Some believe that the ban could also be read as banning or capping the legitimate costs of genuine, high-value services. These include the provision of necessary medical reports for clients, quality assurance for solicitor firms, sales and product development. To ban or limit those commercial activities would drastically restrict the ability of legal firms to offer the best advice to genuine claimants. My noble friend the Minister will, I hope, be able to give assurances that any cap excludes these legitimate services such as I have mentioned. I beg to move.
My Lords, I shall speak to Amendments 166A and 166B, standing in my name on the Marshalled List, and to declare my interest as a partner for 44 years in the international commercial legal firm DAC Beachcroft LLP, and the other interests contained in the register.
This gives me an opportunity to respond to one or two comments in the earlier debate.
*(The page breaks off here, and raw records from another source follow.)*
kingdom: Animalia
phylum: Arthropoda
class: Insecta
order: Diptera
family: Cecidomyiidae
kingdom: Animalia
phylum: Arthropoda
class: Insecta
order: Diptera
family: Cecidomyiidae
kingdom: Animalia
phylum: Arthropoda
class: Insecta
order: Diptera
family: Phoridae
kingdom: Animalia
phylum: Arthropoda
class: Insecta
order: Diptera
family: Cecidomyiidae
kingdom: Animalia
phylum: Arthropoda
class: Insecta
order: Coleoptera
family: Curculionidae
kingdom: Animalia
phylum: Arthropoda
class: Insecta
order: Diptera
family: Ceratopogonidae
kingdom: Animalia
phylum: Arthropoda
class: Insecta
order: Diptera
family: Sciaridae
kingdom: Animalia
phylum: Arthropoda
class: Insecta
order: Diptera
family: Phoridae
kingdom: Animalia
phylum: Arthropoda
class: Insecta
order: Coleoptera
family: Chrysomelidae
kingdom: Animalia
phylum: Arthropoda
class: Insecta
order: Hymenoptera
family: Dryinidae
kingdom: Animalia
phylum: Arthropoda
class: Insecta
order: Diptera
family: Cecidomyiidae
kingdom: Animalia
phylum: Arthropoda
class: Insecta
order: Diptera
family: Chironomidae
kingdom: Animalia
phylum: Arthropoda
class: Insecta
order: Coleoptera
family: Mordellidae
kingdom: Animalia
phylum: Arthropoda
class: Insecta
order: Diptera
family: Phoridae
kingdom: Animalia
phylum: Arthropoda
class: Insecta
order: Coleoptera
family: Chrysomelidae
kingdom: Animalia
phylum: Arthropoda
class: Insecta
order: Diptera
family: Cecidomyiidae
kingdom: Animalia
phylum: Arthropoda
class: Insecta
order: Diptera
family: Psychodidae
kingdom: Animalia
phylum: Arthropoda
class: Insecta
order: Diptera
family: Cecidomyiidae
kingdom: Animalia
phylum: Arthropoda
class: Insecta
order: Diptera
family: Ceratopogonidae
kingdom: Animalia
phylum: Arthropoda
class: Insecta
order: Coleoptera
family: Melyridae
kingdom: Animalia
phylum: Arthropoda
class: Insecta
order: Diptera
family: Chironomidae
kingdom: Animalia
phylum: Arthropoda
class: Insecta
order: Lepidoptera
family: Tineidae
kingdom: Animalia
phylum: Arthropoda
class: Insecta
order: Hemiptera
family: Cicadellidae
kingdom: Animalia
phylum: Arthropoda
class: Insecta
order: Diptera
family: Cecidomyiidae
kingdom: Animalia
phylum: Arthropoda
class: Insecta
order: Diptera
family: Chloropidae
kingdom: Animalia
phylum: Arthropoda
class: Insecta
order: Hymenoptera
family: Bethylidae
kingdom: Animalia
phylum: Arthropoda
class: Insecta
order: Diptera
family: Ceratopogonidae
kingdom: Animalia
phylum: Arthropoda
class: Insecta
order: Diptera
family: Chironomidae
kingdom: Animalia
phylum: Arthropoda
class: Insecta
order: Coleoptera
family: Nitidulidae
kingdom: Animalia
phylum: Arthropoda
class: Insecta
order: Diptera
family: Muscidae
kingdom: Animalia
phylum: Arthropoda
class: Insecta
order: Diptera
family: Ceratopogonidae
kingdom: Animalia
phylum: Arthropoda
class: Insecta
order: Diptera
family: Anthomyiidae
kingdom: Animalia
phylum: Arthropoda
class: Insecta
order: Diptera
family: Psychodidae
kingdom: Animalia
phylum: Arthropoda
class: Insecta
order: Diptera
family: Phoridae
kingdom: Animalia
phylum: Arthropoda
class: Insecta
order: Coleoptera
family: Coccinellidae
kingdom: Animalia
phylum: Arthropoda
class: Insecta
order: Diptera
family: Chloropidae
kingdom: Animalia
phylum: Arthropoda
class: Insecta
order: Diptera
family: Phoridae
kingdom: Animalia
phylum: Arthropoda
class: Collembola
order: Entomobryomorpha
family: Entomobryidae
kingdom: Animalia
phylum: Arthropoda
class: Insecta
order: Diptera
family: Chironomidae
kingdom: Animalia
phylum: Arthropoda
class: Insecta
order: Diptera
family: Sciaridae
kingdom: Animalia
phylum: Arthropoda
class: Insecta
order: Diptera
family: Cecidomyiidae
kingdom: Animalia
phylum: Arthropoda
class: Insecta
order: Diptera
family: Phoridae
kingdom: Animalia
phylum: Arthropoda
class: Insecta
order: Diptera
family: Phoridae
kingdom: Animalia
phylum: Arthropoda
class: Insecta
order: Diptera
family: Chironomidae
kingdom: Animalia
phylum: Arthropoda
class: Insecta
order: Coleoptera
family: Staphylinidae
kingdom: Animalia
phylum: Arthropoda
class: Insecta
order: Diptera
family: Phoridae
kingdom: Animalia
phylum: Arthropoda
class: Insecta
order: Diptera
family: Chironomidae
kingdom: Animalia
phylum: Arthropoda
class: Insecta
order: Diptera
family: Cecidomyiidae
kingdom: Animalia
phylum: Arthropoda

In this important group of amendments we need to focus on the underlying problem of legal costs as much as on the problem of referral fees. As my noble friend Lord Clement-Jones just reminded us, the Government are implementing another of the main recommendations of Lord Justice Jackson’s review of civil litigation costs. Perhaps I should mention here my personal pride that one of my partners, Andrew Parker, was an assessor to Lord Justice Jackson's review.